Что происходит? Очевидно, мог бы лежать и не человек. А кто? Если бы одним из евангелистов был Кафка, какое евангелие было бы перед нами? Так называемое сверхъестественное у него, находясь перед глазами, в центре кадра, никогда не в центре внимания. Не вынесено за рамку и не в размыве, оно – вот, в центре, и его нет. А что есть? Обстоятельства, церебральные нити, видимо, исходящие от этого центра. Видна траектория жертвы, виден узор паутины, видны места разрывов и линии натяжения между жертвой и жертвенником. Бог очевиден, потому и незрим. Так, если смотришь на росчерки ласточки в небе, неба не видишь. Чудо – всегда здесь, оно открыто зрению, но – во второй экспозиции. Которая, если оттуда глядеть, – первая. Он оттуда и смотрит, а пишет отсюда.

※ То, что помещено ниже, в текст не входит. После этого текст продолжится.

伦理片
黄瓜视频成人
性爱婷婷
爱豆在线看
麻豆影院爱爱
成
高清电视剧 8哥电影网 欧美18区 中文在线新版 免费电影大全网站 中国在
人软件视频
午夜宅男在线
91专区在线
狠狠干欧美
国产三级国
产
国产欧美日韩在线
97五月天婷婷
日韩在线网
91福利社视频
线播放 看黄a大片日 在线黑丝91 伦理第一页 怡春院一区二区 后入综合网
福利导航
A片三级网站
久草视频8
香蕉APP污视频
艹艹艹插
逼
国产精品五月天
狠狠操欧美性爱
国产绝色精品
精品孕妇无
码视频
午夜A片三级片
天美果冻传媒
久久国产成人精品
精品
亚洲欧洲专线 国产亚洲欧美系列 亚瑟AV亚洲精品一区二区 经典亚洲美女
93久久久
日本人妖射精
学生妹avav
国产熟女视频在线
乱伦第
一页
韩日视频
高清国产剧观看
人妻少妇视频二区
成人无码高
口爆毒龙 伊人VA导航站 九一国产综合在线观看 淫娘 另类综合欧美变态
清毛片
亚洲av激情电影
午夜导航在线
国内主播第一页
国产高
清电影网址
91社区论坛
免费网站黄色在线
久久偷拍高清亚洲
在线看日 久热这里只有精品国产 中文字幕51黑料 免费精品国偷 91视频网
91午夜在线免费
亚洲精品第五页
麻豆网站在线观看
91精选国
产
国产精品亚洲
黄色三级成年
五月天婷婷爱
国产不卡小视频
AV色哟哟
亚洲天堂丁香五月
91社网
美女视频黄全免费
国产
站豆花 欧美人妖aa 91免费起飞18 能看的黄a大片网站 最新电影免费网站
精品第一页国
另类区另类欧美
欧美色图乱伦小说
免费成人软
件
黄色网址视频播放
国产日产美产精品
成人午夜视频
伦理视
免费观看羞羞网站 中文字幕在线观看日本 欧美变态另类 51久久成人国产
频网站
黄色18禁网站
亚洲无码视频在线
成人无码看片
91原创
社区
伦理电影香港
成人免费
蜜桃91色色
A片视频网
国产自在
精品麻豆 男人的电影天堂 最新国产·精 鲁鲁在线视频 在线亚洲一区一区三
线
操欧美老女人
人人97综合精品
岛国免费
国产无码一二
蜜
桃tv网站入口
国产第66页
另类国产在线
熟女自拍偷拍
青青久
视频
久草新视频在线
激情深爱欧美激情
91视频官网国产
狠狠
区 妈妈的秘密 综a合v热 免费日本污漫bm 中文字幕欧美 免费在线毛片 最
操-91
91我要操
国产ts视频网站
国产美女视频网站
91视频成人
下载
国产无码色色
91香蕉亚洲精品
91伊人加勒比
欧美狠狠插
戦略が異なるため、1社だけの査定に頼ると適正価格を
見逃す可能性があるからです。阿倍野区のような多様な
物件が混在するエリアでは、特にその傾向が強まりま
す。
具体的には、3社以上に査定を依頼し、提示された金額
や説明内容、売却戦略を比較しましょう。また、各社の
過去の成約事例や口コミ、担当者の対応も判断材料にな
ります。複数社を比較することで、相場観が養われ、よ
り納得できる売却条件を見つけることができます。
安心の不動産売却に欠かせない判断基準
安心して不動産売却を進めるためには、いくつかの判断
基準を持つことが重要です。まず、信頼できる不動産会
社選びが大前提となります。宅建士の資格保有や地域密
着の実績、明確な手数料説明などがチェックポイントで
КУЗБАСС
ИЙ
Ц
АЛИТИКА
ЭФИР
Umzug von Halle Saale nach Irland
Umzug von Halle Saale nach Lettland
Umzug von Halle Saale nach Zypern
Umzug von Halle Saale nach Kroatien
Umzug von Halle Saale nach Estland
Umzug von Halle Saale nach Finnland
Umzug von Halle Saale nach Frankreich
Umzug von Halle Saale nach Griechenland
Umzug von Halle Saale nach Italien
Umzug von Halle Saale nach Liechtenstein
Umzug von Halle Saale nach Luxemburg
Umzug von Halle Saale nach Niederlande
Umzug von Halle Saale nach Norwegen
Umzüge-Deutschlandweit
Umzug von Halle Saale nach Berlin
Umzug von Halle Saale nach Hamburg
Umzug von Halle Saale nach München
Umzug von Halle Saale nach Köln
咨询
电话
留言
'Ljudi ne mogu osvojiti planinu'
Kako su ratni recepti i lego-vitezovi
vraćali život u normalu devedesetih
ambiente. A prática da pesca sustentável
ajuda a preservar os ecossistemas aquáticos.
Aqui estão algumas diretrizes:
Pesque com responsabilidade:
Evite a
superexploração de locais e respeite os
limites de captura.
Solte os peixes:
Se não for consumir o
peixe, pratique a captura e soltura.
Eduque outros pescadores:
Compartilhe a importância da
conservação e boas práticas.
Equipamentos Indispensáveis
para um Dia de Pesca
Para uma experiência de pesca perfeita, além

Шагал, говоришь, автобус и рисовал это все детскими карандашами за двенадцать копеек. Десять тысяч лет. Потому мы ее и выбрали, эту дорогу. Но океан ее выбрал прежде: перемолол и сплюнул. Деревушки с тех пор – как раскопы, полузанесенные песком. И люди в ночной прохладе у хижин лежат в песке, как амфоры, и тихо гудят под тоненький ветерок. Лодок нет, только солнце и эти плавни. И жилье, разбросанное по песку: стена стоит, в стороне от нее лежит крыша, между ними очаг под открытым небом. Сидят вокруг очага, подоткнув ноги, душ двенадцать с голопузыми ангелами, ждут, на котел глядя, уворачиваясь от дыма. И автобус, уворачиваясь от дыма, объезжает очаг, останавливается над крышей. Двое подходят, жестикулируя, будто мнут ком глины перед собой. И шофер, из окна свесив руку, подкручивает этот ком ладонью, сплевывая бетель. Маленькие кулечки, целлофановые, с картинкой. Висят гирляндами в любой лавке, как комикс. Сыпет на ладонь, смачивает слюной, растирает большим пальцем, скатывает, как хлебный мякиш. А потом солнце во рту садится, красный закат, бурые плавни. Сплевывает, выходит. За ним – весь автобус, кроме детей и женщин. Скрылись за насыпью. Полчаса нет, час. Идут. Что-то несут, тяжелое, спеленатое, длинноствольное. Пушку? Пальму?